Cada persona –y concretamente el creyente- habrá de involucrarse en la medida de sus posibilidades, capacidades e intereses personales, etc., sin ignorar la responsabilidad que le corresponde en los temas más fundamentales: las leyes relativas a la educación, a la familia, y a la justa distribución de los bienes, la vivienda y el trabajo.

Es demagógico y falso el argumento de que el cristiano no debe tomar parte en las instituciones porque obedece a un modo de pensar no libre ni democrático, en definitiva, no laico.

Porque al Estado y sus instituciones no le corresponde la promoción del laicismo, pues supone una determinada toma de postura ideológica sobre la separación entre la religión y la sociedad civil. La Iglesia católica también promueve una separación entre Iglesia y Estado, pero no entre religión y sociedad.

El Estado, como tal, no es “deportista”, pero promueve el deporte, sobre todo aquellas modalidades que más arraigo tienen entres sus ciudadanos. De la misma manera, el Estado no es “artista”, pero impulsa la creación artística, sobre todo aquella más relacionada con su pueblo.

Lo mismo debe hacer con la religión. El Estado es aconfesional, peor puede favorecer que los ciudadanos practiquen la religión que deseen.

Los estudios sociológicos señalan que hoy los jóvenes son especialmente refractarios a pertenecer a instituciones; se adivina en esa actitud un cierto miedo a comprometerse establemente, a ser identificados, caracterizados, etc.

Pues bien, el miedo, sea del tipo que sea, nunca es buen consejero.

* Entradas:
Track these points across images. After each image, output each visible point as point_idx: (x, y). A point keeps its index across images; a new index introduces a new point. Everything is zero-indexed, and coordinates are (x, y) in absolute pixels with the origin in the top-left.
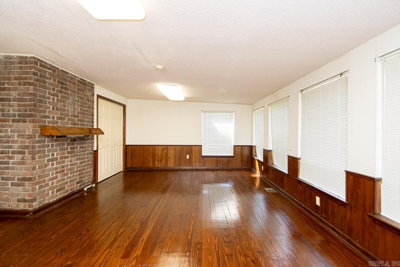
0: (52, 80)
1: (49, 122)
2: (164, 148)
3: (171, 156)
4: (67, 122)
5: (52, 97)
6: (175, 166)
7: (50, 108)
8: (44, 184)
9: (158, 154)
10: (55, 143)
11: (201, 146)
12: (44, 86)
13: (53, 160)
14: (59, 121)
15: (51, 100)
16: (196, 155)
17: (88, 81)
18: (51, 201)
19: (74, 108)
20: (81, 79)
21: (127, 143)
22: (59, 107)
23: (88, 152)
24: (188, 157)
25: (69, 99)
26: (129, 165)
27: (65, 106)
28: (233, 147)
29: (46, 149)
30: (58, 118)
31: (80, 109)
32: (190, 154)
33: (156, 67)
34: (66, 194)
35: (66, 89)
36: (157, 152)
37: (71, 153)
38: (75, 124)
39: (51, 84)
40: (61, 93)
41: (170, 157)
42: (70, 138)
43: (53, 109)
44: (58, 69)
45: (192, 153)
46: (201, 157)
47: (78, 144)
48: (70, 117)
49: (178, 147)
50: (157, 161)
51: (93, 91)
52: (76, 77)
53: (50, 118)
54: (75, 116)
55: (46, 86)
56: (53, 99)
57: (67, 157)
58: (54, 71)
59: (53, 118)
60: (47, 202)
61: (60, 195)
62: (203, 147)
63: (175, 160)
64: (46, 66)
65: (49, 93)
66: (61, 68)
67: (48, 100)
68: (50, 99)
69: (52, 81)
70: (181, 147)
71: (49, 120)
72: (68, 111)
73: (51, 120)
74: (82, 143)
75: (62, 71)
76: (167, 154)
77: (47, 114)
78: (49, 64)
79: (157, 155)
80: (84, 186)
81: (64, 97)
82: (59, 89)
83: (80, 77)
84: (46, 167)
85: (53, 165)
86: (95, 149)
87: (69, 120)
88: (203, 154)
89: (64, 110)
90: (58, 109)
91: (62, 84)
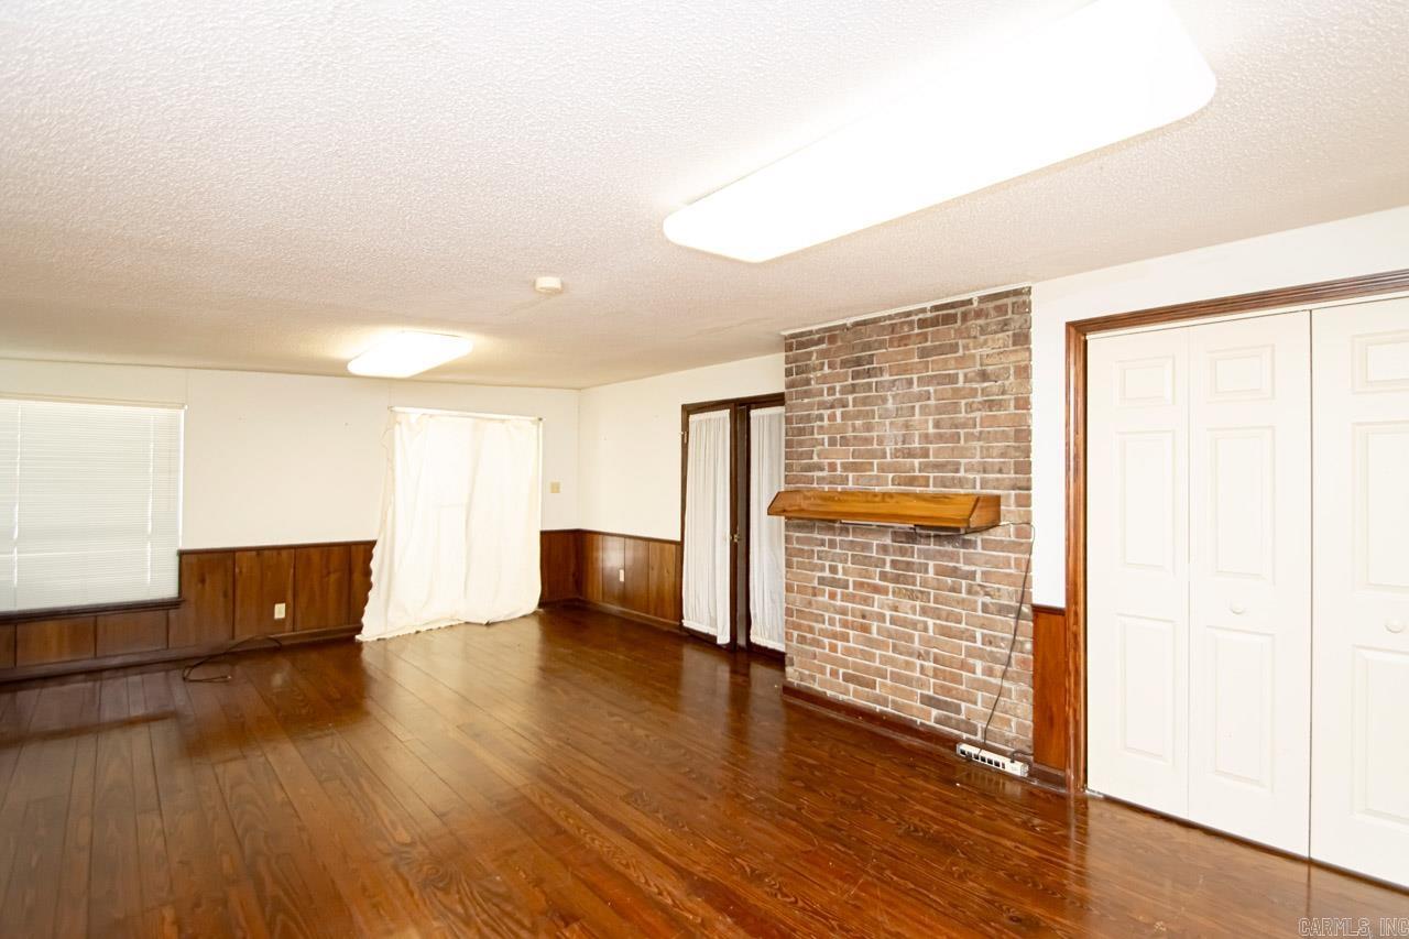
0: (826, 367)
1: (821, 480)
4: (878, 477)
5: (826, 413)
7: (823, 445)
8: (809, 636)
10: (838, 538)
12: (805, 392)
13: (834, 583)
14: (851, 475)
15: (826, 422)
18: (830, 693)
19: (907, 426)
20: (936, 308)
22: (850, 434)
23: (988, 599)
25: (884, 400)
27: (869, 428)
29: (816, 549)
30: (845, 467)
31: (937, 425)
35: (869, 373)
37: (896, 579)
38: (912, 481)
39: (824, 379)
40: (853, 392)
42: (891, 530)
43: (832, 442)
44: (844, 327)
47: (927, 555)
48: (889, 459)
52: (908, 314)
53: (822, 470)
54: (910, 454)
55: (811, 390)
56: (832, 418)
57: (876, 589)
58: (832, 339)
59: (832, 467)
60: (816, 687)
64: (812, 340)
65: (822, 405)
66: (849, 321)
67: (819, 423)
68: (822, 419)
69: (826, 370)
71: (821, 474)
72: (880, 442)
73: (825, 474)
74: (943, 555)
75: (857, 324)
77: (816, 459)
78: (818, 331)
80: (965, 736)
81: (865, 401)
82: (850, 381)
83: (928, 305)
84: (815, 595)
85: (832, 596)
87: (882, 469)
89: (868, 441)
90: (845, 441)
91: (858, 362)
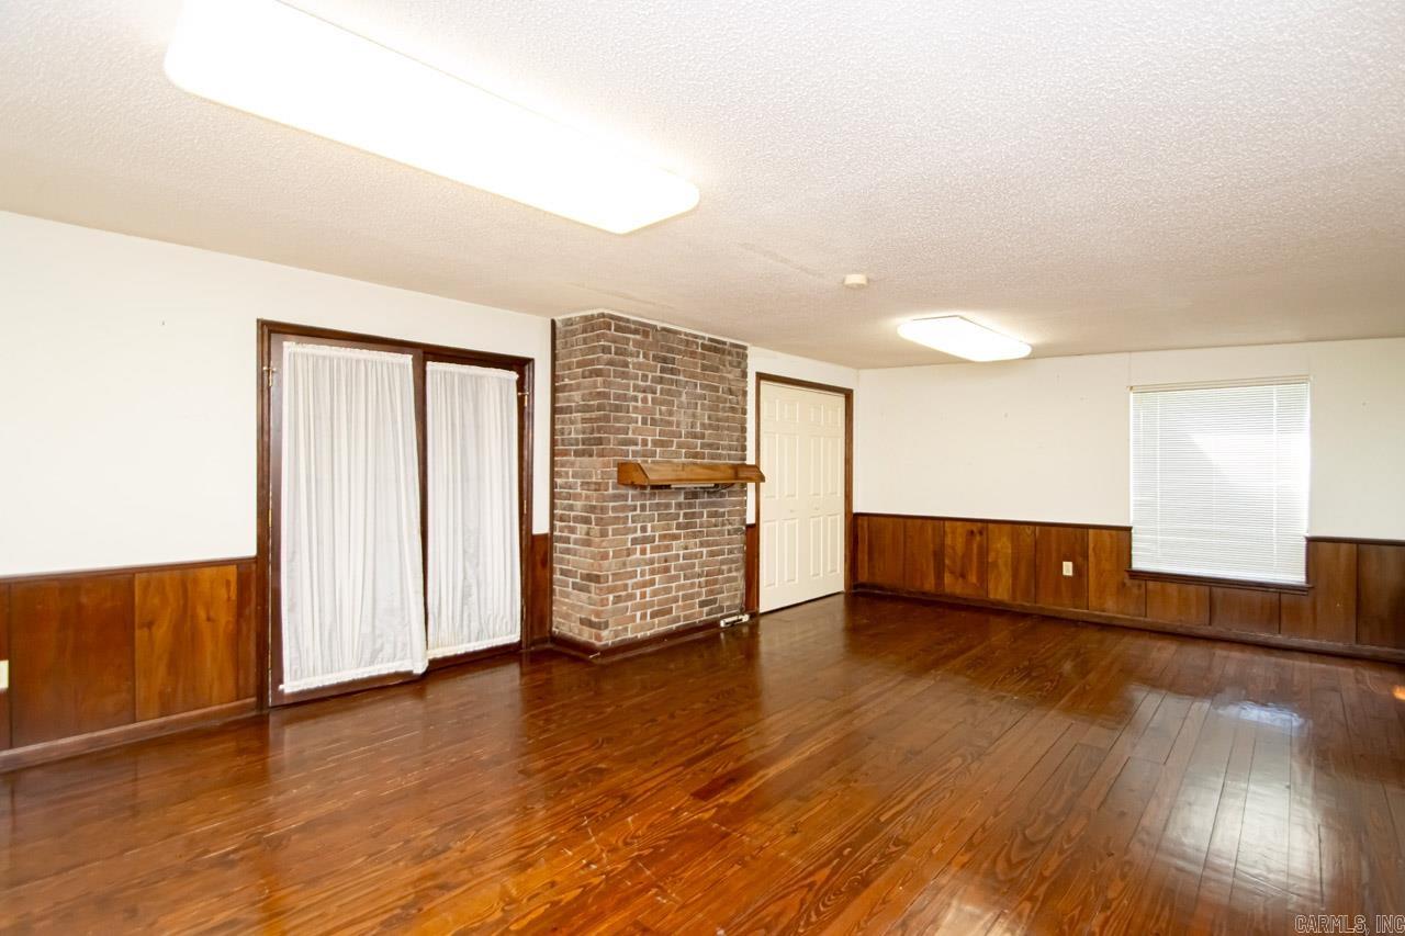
0: (641, 356)
1: (635, 453)
2: (975, 530)
3: (1001, 562)
4: (676, 452)
5: (640, 395)
6: (1014, 598)
7: (637, 422)
8: (624, 593)
9: (953, 548)
10: (648, 502)
11: (1129, 529)
12: (623, 373)
13: (645, 540)
14: (658, 450)
15: (640, 404)
16: (1107, 566)
17: (728, 340)
18: (639, 635)
19: (694, 416)
20: (711, 340)
21: (856, 509)
22: (657, 416)
23: (730, 527)
24: (1068, 569)
25: (680, 395)
26: (864, 577)
27: (670, 413)
28: (1304, 543)
29: (630, 514)
30: (655, 443)
31: (709, 418)
32: (1080, 560)
33: (844, 281)
34: (674, 626)
35: (672, 371)
36: (948, 541)
37: (687, 526)
38: (696, 455)
39: (639, 366)
40: (661, 383)
41: (995, 564)
42: (683, 492)
43: (644, 422)
44: (654, 327)
45: (1086, 557)
46: (1126, 575)
47: (704, 505)
48: (683, 439)
49: (1029, 530)
50: (952, 573)
51: (742, 366)
52: (696, 337)
53: (636, 444)
54: (695, 436)
55: (628, 373)
56: (645, 400)
57: (676, 537)
58: (646, 334)
59: (645, 443)
60: (630, 635)
61: (659, 626)
62: (1134, 536)
63: (1015, 576)
64: (628, 327)
65: (636, 388)
66: (660, 325)
67: (633, 403)
68: (637, 401)
69: (641, 359)
70: (1041, 532)
71: (634, 448)
72: (678, 425)
73: (639, 448)
74: (713, 504)
75: (664, 329)
76: (984, 552)
77: (630, 435)
78: (635, 322)
79: (948, 551)
80: (719, 615)
81: (669, 392)
82: (658, 374)
83: (707, 336)
84: (628, 555)
85: (643, 552)
86: (751, 519)
87: (680, 446)
88: (1137, 565)
89: (670, 423)
90: (654, 422)
91: (665, 360)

* Qué hacer:
1. Responde estas preguntas con datos del fragmento sobre religión y Estado:
(a) ¿Qué temas se señalan como los más fundamentales?
(b) ¿Qué separación promueve la Iglesia católica y cuál no?
(c) Según los estudios sociológicos, ¿a qué son especialmente refractarios hoy los jóvenes?
2. Devuelve sin cambios el pasaje del fragmento sobre religión y Estado que empieza en "Porque al Estado" y termina en "religión y sociedad.".
3. Indica si cada afirmación concuerda con el fragmento sobre religión y Estado:
(a) El Estado es "deportista".
(b) El Estado es aconfesional.
(c) El miedo puede ser un buen consejero.
Las entradas no tienen relación alguna con el fragmento.

* Soluciones:
1.
(a) Las leyes relativas a la educación, a la familia y a la justa distribución de los bienes, la vivienda y el trabajo.
(b) Promueve la separación entre Iglesia y Estado, pero no entre religión y sociedad.
(c) A pertenecer a instituciones.

2.
Porque al Estado y sus instituciones no le corresponde la promoción del laicismo, pues supone una determinada toma de postura ideológica sobre la separación entre la religión y la sociedad civil. La Iglesia católica también promueve una separación entre Iglesia y Estado, pero no entre religión y sociedad.

3.
(a) No: "El Estado, como tal, no es “deportista”, pero promueve el deporte".
(b) Sí: "El Estado es aconfesional".
(c) No: "el miedo, sea del tipo que sea, nunca es buen consejero".